Header Tank Information
One of several "Problems" that a person encounters when an EFI engine is installed into an early Mustang is fuel tank slosh. Late model vehicles either have baffles or a canister type device that surrounds the in-tank pump. This allows it to keep fuel around the fuel pump during acceleration and making turns while the fuel tank is near empty.
Most Mustang enthusiasts use a frame mounted inline fuel pump. These pumps while effective can be noisy and are still susceptible to "sucking air" when the fuel pickup becomes uncovered in the tank. A fellow Ford hobbyist named Ben W, AKA: "Cap't Ben" and myself were discussing this problem one day and were brainstorming a fix for this problem. By chance we came across a Ford Bronco site that dealt with a modified Auxiliary Header tank. This is a self contained tank that houses the high pressure pump, is supplied by a reliable low pressure pump and the return line from the engine. Bronco owners learned that the use of this small tank eliminated the fuel pumps becoming uncovered with fuel during extreme angles encountered while climbing the big stones. We concluded that if it works for the Bronco rock climbing guys it will work on early model EFI converted ponies and other vehicles.
Ben drew up a sketch for a similar tank with measurements for his 1965 convertible & then built three prototypes for testing. The following photos are from the tank installed & tested on my 5.0 and from Ben's EFI car.
This small aluminum box contains a time proven auxiliary fuel pump that keeps the small tank full, The return line from the engine is also connected to the small tank to keep plenty of fuel in the header tank. Then there is a return line to the original tank for unused fuel. The high pressure pump is now installed in the header tank. This helps eliminate fuel pump whine that frame mounted pumps are famous for.

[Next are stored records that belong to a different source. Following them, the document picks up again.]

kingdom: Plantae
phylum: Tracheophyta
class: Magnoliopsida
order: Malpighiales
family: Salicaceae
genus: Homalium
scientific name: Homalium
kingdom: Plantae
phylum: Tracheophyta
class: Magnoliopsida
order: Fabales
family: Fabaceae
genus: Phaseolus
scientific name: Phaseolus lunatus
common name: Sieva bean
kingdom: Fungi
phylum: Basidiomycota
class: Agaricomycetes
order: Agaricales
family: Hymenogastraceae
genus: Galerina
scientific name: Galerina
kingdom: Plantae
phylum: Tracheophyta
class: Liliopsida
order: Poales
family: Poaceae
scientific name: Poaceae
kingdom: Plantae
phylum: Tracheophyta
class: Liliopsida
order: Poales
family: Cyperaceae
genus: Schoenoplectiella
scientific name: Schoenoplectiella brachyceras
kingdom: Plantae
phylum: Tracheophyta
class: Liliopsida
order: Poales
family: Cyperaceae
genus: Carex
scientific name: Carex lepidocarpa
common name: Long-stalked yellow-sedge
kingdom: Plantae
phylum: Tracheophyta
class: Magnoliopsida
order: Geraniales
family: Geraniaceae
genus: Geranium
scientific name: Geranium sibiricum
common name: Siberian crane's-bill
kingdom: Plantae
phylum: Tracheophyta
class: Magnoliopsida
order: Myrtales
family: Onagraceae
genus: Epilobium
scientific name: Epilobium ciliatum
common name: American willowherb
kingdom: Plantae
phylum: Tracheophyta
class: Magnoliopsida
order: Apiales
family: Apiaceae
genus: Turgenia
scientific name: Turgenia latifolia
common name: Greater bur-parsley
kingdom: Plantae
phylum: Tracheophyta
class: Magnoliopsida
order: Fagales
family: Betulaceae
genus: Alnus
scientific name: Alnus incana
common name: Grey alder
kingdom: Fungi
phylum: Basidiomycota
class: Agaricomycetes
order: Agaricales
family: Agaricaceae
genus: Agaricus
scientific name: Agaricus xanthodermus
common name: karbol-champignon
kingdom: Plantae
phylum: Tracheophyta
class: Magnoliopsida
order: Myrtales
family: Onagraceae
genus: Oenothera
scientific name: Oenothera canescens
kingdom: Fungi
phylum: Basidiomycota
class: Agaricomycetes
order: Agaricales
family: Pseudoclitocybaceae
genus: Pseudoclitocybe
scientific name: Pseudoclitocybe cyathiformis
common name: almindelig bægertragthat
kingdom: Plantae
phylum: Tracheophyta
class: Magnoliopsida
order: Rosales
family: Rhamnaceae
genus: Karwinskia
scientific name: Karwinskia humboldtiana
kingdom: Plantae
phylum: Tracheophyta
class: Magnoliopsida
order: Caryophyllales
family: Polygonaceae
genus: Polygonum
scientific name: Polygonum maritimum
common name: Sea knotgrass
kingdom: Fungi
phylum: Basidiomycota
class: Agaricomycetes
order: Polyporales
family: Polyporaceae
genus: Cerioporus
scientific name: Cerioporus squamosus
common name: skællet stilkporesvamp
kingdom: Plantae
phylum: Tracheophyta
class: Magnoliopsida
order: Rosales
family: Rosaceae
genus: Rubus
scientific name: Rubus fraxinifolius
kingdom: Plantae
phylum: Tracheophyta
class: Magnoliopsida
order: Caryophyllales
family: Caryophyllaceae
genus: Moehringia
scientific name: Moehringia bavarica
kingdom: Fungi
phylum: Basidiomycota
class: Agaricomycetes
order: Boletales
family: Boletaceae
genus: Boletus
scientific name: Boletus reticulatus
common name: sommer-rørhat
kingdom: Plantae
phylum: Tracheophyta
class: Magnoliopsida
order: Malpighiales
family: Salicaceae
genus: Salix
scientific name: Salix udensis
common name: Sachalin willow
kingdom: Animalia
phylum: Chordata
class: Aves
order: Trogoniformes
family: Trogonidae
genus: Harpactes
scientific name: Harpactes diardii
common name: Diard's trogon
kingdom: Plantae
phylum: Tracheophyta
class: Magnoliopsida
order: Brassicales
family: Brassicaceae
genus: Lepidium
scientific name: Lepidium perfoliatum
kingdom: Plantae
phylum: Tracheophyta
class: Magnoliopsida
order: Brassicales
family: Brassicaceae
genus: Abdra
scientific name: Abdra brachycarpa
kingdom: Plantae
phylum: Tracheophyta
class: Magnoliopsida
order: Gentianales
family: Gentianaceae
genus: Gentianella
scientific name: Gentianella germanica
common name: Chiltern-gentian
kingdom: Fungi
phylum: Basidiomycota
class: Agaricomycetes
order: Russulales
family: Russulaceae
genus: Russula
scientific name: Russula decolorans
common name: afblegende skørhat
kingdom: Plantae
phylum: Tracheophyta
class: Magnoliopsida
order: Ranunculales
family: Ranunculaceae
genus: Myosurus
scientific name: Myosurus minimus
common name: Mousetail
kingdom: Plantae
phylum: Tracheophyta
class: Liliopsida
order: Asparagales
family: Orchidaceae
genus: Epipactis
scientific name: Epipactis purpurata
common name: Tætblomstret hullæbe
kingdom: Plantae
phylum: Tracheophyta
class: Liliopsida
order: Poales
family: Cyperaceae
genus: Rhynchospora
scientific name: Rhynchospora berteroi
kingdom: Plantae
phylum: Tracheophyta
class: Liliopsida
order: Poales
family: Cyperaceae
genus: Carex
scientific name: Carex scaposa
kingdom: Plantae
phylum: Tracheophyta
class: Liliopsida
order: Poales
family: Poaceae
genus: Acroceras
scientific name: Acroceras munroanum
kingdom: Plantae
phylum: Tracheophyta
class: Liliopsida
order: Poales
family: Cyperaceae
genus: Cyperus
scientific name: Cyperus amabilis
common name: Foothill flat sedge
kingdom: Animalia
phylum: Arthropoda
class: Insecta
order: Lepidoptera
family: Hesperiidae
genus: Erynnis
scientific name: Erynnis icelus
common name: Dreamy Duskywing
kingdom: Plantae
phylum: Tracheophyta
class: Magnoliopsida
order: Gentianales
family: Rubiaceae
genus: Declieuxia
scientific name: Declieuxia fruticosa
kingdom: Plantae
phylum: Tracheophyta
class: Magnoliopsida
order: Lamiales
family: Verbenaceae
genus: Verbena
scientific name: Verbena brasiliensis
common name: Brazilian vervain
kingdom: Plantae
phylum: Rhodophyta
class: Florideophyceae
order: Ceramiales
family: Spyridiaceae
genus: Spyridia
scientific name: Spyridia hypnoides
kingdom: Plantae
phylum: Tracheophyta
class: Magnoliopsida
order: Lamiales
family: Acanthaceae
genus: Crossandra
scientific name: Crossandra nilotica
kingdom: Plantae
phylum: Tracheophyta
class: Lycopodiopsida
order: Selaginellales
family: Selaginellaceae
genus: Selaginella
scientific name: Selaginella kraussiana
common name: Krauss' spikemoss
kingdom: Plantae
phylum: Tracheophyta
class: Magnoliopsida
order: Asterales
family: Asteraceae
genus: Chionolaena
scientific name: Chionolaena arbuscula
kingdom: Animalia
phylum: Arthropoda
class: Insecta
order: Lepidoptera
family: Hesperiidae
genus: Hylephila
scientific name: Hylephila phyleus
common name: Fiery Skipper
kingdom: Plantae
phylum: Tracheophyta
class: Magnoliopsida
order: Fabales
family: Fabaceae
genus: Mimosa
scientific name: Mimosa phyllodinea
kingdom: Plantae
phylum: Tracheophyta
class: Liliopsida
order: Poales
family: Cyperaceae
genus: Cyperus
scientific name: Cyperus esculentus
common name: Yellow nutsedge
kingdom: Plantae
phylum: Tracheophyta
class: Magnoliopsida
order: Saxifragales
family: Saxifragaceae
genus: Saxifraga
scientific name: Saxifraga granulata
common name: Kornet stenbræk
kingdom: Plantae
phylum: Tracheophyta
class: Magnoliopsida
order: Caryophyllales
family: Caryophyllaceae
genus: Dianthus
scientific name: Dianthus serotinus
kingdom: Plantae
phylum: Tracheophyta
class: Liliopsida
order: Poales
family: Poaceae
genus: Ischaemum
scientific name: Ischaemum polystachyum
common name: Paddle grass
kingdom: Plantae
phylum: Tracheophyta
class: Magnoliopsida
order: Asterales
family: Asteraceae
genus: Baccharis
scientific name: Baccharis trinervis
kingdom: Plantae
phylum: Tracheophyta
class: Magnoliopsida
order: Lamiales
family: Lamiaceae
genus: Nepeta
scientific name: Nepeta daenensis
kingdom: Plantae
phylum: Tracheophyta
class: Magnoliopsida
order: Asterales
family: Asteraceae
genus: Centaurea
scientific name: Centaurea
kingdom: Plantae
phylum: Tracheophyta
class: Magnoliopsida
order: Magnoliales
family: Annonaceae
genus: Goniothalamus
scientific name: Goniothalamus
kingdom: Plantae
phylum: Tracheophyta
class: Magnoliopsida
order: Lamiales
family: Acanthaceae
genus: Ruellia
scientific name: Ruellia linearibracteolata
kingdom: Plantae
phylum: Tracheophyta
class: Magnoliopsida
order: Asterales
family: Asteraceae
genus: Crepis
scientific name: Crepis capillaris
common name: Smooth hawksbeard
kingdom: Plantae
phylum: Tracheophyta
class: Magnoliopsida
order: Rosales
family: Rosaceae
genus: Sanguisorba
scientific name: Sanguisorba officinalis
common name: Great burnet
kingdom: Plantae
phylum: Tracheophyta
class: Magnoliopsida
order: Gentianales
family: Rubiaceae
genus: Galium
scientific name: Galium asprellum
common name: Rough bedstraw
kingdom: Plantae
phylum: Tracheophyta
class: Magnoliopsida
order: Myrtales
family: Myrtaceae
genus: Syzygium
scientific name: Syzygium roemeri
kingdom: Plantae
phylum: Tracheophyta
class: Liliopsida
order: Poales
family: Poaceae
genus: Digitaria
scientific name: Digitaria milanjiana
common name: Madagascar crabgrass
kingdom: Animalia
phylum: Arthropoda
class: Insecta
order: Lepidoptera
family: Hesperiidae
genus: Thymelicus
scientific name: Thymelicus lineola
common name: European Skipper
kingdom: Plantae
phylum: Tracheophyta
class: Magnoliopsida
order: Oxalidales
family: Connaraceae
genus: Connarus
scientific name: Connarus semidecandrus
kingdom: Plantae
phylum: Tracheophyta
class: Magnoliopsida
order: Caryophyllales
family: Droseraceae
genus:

Here are a few shot of the tank installed:
Side view from passenger side. You can see the auxiliary fuel pump & the main 3/8" supply line for the engine.
Second Passenger side view. Here you can see the Auto Zone Auxiliary pump that supplies the header tank. The top line is the main line to the engine. The bottom line to the left is the return/overflow line from the tank. It connects to the modified sending unit.
Here you see the return line to the sending unit on the left side. The line on the right is the return from the "Old" supply line that is now my return line. When a new 22 gallon tank is installed, a small connection nipple will be installed in the tank in this are so the return line to the sending unit will be deleted. This header tank can be installed anywhere you desire. I picked the drivers side just to be close to my engine return line. The mounting hole are drilled through the body of the car and though the outer lip on the fuel tank. Easily accessed in the truck area.
The bottom line is the return line to the fuel tank. A small section of 3/8" tubing was soldered in adjacent to the original supply tube on the fuel gauge. A wire tie added to tie the new return line and the original supply line (Inside the tank) added additional support for the newly soldered in tubing.
Cool rear disk brake upgrade. Check out this link for details: http://www.ultrastang.com
Here are some of the photos of the tank while under development:
This top view shows the High pressure fuel pump installed, The small fitting on the right top is the return from the engine, The fitting on the left that is above the auxiliary pump is the overflow back to the original tank.
The low-pressure pump (Far right, gold in color) is from Auto Zone, part # E8016S and the Auto Zone part # for the fuel pump strainer which goes on the bottom of the Mustang in tank pump is # FS111. Any fuel pump for a Fox body EFI engine will work. I have the 255lph unit on mine.
Top view shows the lid welded on with the center cutout. This allows for the final lid to mount to the six threaded holes. The final lid's shape has been redesigned & is visible in a photo is further down.
This is a side view showing how the auxiliary pump and wiring setup.
This is the current style lid. With the ears on the outside of the tank it allows for closer mounting to the fuel tank.
This is a view from Ben's car. Note the new position for the auxiliary fuel pump and also the second line soldered in adjacent to the original fuel supply line.
The body of the tank is a one piece extruded aluminum square tubing. The overall dimensions are 7"D x 6"L x 3"W. The lid & base is constructed with 1/4" aluminum.
The fuel lines can be adjusted to meet the fuel requirements for your vehicle. While 1/4" & 5/16" are fine for a stock motor I stepped up to 3/8" line for a modified motor.
Various brass fittings that had the appropriate size compression fittings. All receiving holes in the box are 1/4" or 1/8" pipe thread.